____ Dataset extract
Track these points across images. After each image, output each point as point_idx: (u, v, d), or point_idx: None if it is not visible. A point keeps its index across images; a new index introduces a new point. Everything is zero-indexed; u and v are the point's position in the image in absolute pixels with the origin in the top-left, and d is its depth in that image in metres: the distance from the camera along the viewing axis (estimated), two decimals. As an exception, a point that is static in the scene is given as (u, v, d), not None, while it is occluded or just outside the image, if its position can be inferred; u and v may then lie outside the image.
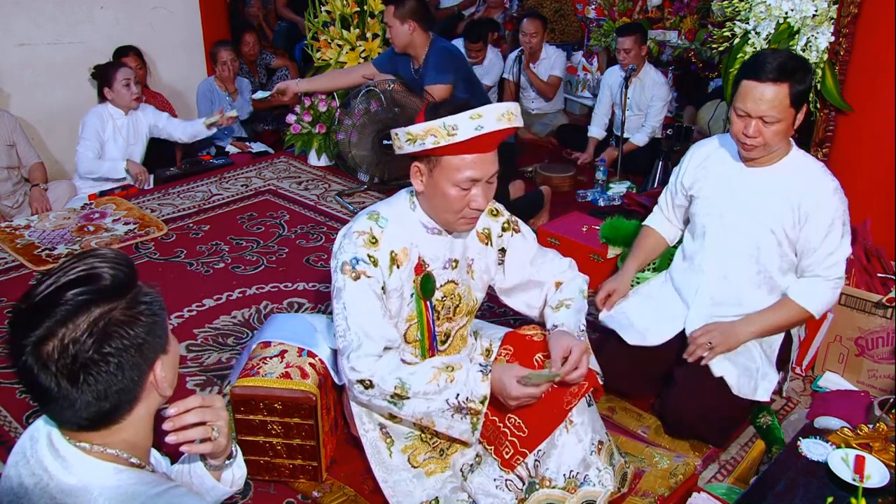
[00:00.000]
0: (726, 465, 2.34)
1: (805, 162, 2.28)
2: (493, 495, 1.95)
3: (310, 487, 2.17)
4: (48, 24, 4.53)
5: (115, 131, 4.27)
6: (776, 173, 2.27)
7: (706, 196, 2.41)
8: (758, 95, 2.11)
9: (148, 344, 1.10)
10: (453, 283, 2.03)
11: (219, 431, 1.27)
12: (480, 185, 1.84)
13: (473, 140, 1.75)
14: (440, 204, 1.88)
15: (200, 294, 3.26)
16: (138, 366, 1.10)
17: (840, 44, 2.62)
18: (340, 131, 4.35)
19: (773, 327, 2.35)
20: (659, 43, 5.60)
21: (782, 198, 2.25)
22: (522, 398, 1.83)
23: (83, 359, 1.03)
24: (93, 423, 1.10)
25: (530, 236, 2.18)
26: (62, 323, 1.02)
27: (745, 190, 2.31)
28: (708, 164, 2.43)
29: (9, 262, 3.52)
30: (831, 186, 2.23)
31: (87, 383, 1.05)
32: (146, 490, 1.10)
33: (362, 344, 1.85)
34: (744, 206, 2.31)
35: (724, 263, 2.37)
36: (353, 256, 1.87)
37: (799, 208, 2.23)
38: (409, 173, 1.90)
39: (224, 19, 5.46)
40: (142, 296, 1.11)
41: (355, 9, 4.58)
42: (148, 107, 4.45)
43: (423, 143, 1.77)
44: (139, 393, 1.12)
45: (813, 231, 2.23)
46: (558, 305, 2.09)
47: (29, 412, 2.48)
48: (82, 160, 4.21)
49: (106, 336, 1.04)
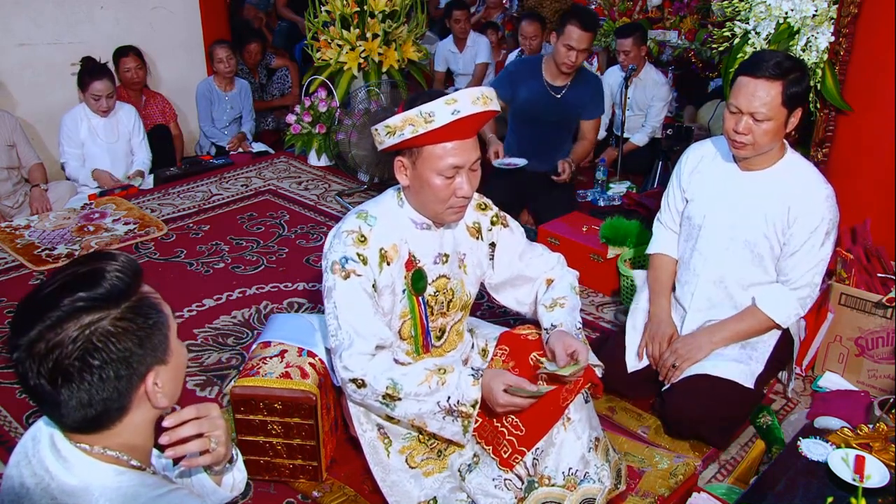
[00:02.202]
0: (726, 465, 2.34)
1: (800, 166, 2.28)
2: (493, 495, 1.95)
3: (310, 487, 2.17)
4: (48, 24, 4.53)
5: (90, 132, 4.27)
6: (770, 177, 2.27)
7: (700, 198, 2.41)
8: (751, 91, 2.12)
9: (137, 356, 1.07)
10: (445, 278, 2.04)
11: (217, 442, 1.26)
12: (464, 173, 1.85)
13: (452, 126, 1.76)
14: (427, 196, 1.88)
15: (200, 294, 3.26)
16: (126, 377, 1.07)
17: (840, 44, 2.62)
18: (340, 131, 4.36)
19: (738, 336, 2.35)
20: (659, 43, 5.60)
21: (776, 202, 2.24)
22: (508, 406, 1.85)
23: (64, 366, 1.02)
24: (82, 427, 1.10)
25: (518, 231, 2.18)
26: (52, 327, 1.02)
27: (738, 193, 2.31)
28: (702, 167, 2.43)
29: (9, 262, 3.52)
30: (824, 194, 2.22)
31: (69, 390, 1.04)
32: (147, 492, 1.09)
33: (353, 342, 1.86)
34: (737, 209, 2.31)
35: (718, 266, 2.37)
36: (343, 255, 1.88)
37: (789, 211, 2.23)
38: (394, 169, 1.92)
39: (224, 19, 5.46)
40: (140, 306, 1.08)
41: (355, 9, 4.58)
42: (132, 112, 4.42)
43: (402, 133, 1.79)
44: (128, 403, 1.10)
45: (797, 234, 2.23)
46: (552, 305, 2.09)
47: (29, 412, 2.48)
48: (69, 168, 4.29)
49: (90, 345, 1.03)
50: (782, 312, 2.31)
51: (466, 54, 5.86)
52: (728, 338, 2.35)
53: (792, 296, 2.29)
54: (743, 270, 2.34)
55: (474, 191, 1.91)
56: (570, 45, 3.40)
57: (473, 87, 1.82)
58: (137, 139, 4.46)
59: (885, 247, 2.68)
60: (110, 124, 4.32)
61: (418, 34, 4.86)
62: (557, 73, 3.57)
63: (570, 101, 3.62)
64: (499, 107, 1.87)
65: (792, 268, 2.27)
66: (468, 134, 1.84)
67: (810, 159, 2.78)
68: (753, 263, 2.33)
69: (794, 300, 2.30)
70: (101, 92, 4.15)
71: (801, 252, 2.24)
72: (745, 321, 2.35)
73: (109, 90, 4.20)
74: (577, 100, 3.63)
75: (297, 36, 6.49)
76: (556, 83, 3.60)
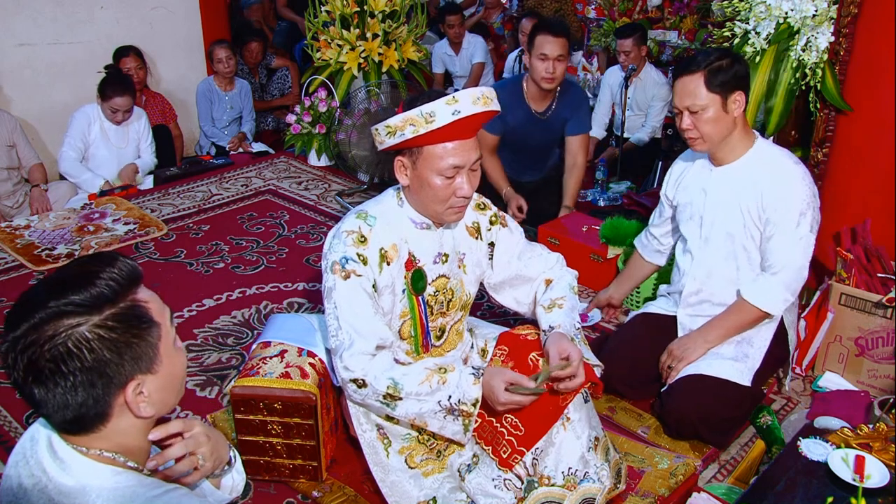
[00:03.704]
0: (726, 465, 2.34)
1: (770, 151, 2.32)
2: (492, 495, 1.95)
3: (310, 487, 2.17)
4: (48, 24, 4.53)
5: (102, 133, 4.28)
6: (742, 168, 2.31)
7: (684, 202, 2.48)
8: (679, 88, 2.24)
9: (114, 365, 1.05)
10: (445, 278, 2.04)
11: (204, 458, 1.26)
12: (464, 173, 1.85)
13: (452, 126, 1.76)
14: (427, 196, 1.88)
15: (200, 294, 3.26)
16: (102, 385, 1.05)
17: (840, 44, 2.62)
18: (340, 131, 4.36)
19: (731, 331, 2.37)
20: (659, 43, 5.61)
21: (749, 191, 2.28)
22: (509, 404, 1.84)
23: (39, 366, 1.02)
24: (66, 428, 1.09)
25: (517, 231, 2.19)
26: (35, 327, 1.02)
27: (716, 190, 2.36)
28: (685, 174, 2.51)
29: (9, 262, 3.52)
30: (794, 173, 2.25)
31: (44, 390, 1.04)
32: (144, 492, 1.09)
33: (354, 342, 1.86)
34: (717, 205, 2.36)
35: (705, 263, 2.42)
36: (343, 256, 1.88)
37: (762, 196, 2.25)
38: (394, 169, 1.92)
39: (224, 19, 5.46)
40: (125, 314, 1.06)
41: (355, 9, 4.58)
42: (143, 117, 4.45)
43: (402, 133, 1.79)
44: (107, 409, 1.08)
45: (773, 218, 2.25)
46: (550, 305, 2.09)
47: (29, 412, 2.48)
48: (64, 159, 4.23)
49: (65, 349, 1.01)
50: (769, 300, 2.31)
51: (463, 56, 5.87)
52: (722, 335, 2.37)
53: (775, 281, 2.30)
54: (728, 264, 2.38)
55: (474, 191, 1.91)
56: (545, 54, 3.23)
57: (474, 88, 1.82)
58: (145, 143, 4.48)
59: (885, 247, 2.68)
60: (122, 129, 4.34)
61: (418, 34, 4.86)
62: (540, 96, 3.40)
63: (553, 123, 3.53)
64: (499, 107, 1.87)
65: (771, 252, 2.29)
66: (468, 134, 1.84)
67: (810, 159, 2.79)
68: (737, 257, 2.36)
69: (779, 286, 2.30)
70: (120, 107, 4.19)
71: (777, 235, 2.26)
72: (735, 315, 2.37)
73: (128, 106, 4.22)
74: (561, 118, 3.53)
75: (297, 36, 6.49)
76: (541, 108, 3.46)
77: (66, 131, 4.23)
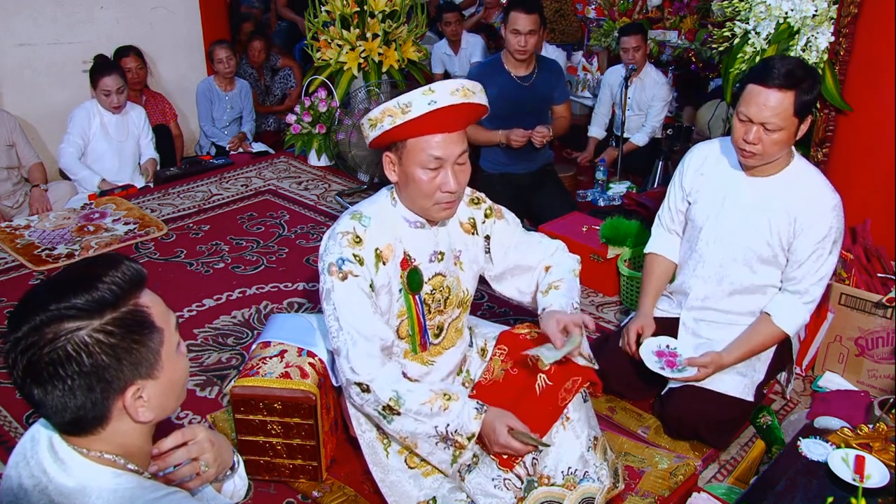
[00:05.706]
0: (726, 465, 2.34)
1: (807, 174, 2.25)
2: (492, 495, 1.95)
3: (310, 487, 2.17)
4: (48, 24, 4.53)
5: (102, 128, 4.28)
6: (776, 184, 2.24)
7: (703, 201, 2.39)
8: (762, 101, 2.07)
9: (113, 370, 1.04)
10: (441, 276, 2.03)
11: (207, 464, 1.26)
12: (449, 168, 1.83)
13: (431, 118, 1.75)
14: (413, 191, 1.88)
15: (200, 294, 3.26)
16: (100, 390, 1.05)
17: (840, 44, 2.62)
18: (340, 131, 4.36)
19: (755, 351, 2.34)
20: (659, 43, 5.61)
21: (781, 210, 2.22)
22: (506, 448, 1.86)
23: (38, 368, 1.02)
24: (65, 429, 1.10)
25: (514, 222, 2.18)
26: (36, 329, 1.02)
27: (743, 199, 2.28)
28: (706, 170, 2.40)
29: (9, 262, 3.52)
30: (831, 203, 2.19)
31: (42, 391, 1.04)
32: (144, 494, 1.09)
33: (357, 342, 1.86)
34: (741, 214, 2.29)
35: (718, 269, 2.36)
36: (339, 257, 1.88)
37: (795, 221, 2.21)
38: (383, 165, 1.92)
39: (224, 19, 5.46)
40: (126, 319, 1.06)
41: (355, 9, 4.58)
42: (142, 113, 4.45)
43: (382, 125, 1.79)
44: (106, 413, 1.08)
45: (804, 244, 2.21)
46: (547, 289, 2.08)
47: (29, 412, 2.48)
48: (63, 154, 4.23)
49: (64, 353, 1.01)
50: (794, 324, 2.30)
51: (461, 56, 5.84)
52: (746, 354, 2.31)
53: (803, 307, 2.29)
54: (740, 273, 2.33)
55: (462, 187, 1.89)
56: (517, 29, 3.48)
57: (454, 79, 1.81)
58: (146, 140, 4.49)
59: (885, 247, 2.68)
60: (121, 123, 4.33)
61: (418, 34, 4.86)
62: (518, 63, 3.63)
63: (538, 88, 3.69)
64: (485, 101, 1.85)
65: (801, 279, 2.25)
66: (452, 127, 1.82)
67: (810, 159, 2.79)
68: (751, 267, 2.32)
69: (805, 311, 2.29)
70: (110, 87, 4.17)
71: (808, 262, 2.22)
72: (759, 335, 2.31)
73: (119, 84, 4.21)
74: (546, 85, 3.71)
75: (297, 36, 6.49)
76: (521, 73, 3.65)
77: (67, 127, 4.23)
________
- **Task description**
Working from the material above, restate word for word the lines between the line with "52: (728, 338, 2.35)" and the line with "76: (556, 83, 3.60)", both included, and only those.

- **Completed exercise**
52: (728, 338, 2.35)
53: (792, 296, 2.29)
54: (743, 270, 2.34)
55: (474, 191, 1.91)
56: (570, 45, 3.40)
57: (473, 87, 1.82)
58: (137, 139, 4.46)
59: (885, 247, 2.68)
60: (110, 124, 4.32)
61: (418, 34, 4.86)
62: (557, 73, 3.57)
63: (570, 101, 3.62)
64: (499, 107, 1.87)
65: (792, 268, 2.27)
66: (468, 134, 1.84)
67: (810, 159, 2.78)
68: (753, 263, 2.33)
69: (794, 300, 2.30)
70: (101, 92, 4.15)
71: (801, 252, 2.24)
72: (745, 321, 2.35)
73: (109, 90, 4.20)
74: (577, 100, 3.63)
75: (297, 36, 6.49)
76: (556, 83, 3.60)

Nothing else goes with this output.